Betongold – Wie die Immobilienblase in mein Wohnzimmer kam am Dienstag, 5. November 2013, 22.25 Uhr im 3SAT.

Betongold

Bild ZDF und rbb/Katrin Rothe

Betongold: Offizielle Beschreibung

Verunsicherte Anleger haben Immobilien als lukrative Geldanlage entdeckt. Beton gilt als krisensicher. Die Verlierer des Booms sind die Mieter. Sie werden systematisch aus den Innenstädten verdrängt. „Betongold – Wie die Immobilienblase in mein Wohnzimmer kam“ ist die Geschichte einer kaltschnäuzigen Entmietung.

Immobilienrausch in Berlin: Verunsicherte Anleger investieren nicht mehr in Aktien, sondern in Häuser und Wohnungen. Das „Betongold“ bietet wenigstens ein bisschen Sicherheit in einer unsicheren Welt. Lange hatte die Filmemacherin Katrin Rothe geglaubt, das habe alles nichts mit ihr zu tun. Bis zu jenem Tag, an dem sie eine Modernisierungsankündigung erhielt. Der sanierungsbedürftige Altbau, in dem sie lebt, wurde an ein dynamisches Immobilienunternehmen verkauft. Aus den Mietwohnungen sollen luxuriöse Eigentumswohnungen werden – und leere Wohnungen verkaufen sich am besten. Der Markt sortiert effektiv: Wer die steigenden Mieten nicht zahlen kann, muss sich eine neue Wohnung suchen. Mieter stehen gegen Vermieter, Alteingesessene gegen neue Investoren. Noch wohnen in den Innenbezirken Berlins auch Familien, Rentner und Studenten. Doch bezahlbarer Wohnraum wird knapp. 
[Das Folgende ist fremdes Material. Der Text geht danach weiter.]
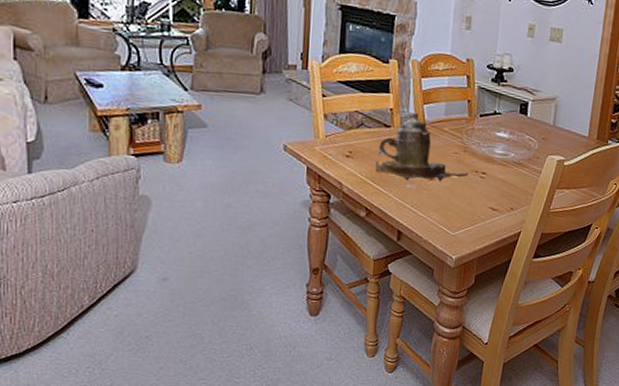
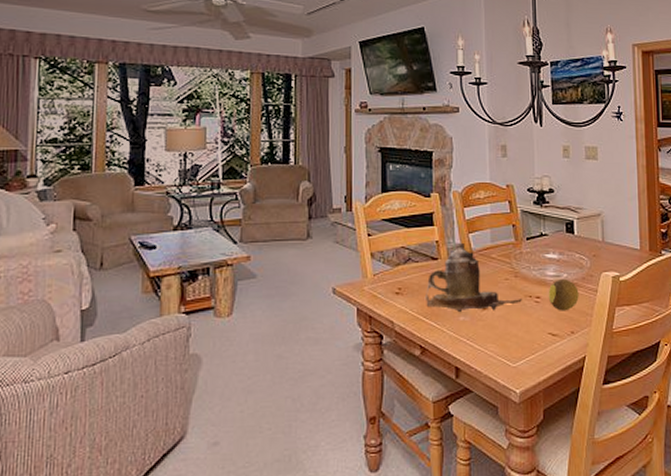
fruit: none [493,157,524,189] -> present [548,278,579,311]

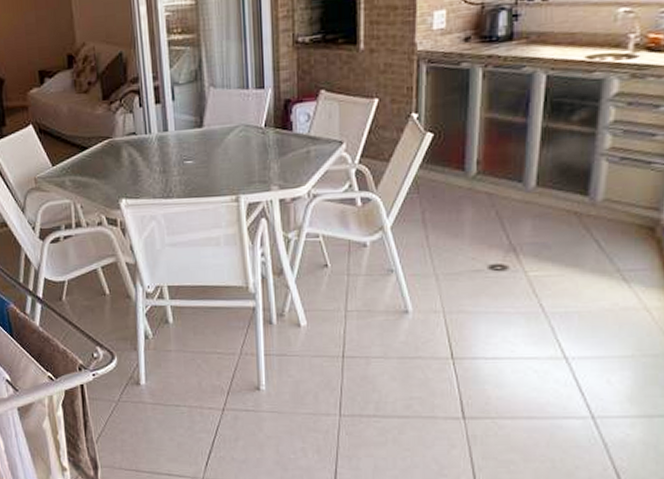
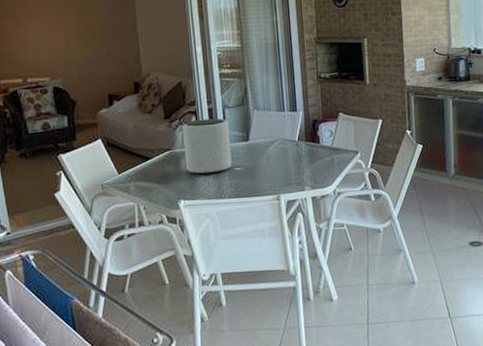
plant pot: none [124,98,182,169] -> present [182,118,232,175]

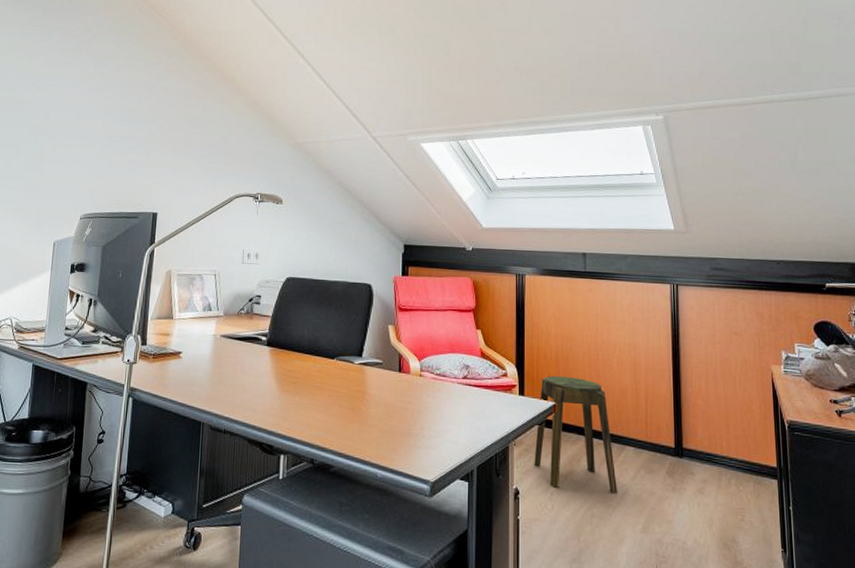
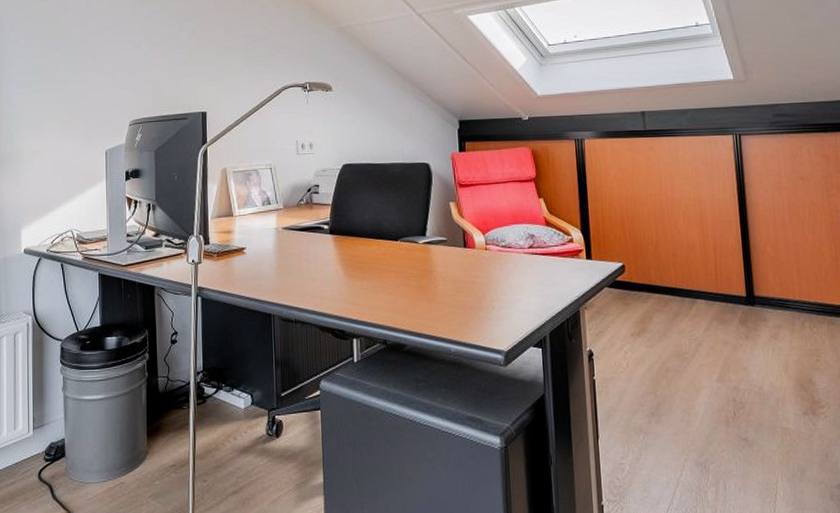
stool: present [534,375,617,494] -> none [605,236,691,347]

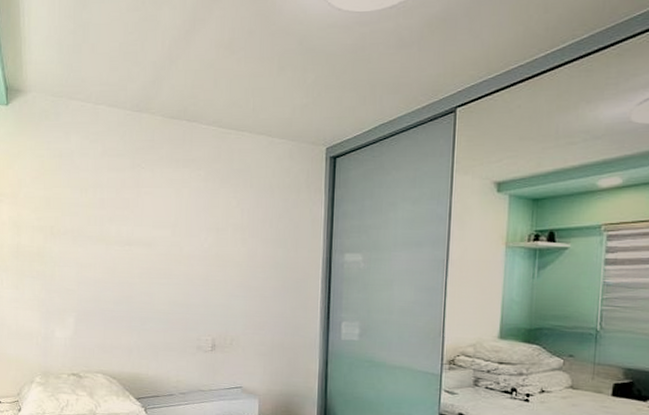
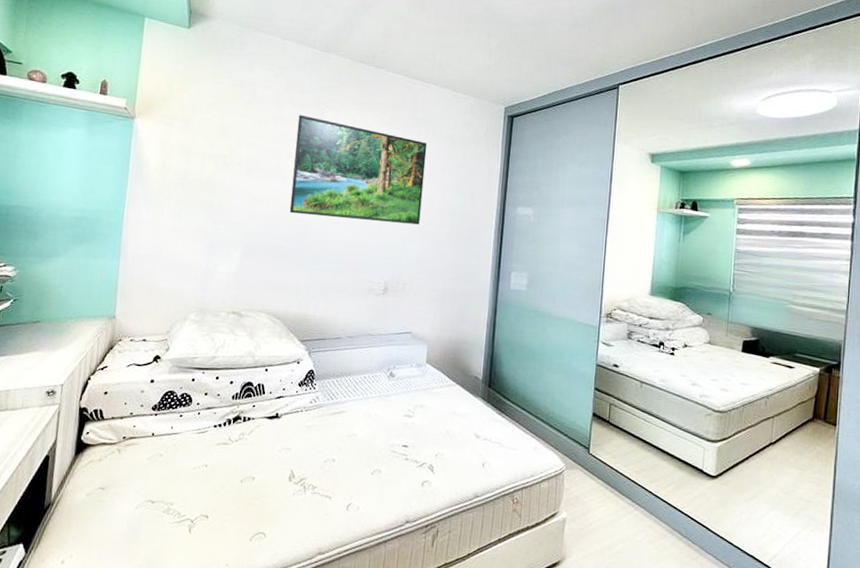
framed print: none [115,179,246,280] -> present [289,114,427,225]

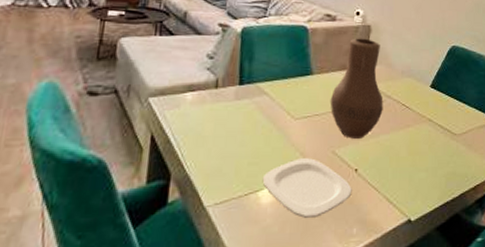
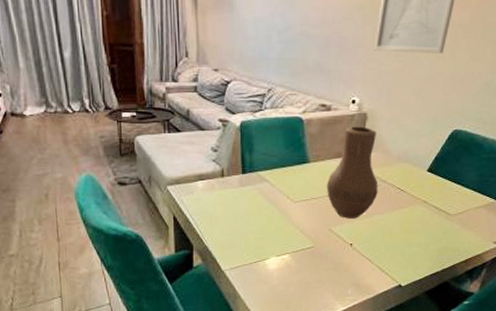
plate: present [262,158,352,218] -> none [268,235,348,281]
Für ihren Film „Betongold“ begleitete die Regisseurin Kathrin Rothe mehr als zwei Jahre lang den Umwandlungsprozess mit der Kamera aus ihrer und der Perspektive der anderen Hausbewohner. Es ist ein Film über ein umstrittenes Thema, den Wandel in den Großstädten. Katrin Rothe dokumentiert die Sorgen und Ängste der Mieter. Was sie in diesen zwei Jahren nicht filmen darf, zeichnet sie: In Trickfilmsequenzen erzählt sie, was passiert, wenn Investor, Makler, Kaufinteressierte und Mieter aufeinandertreffen. Am Ende wird der Filmemacherin eine Abfindung angeboten. Dafür soll sie aus der Wohnung raus. Ist das ein Sieg? Oder doch eine Niederlage? Was soll sie mit dem Geld anfangen? Gut anlegen, um damit fünf, sechs Jahre lang eine teurere Mietwohnung bezahlen zu können? Oder auch in Immobilien investieren?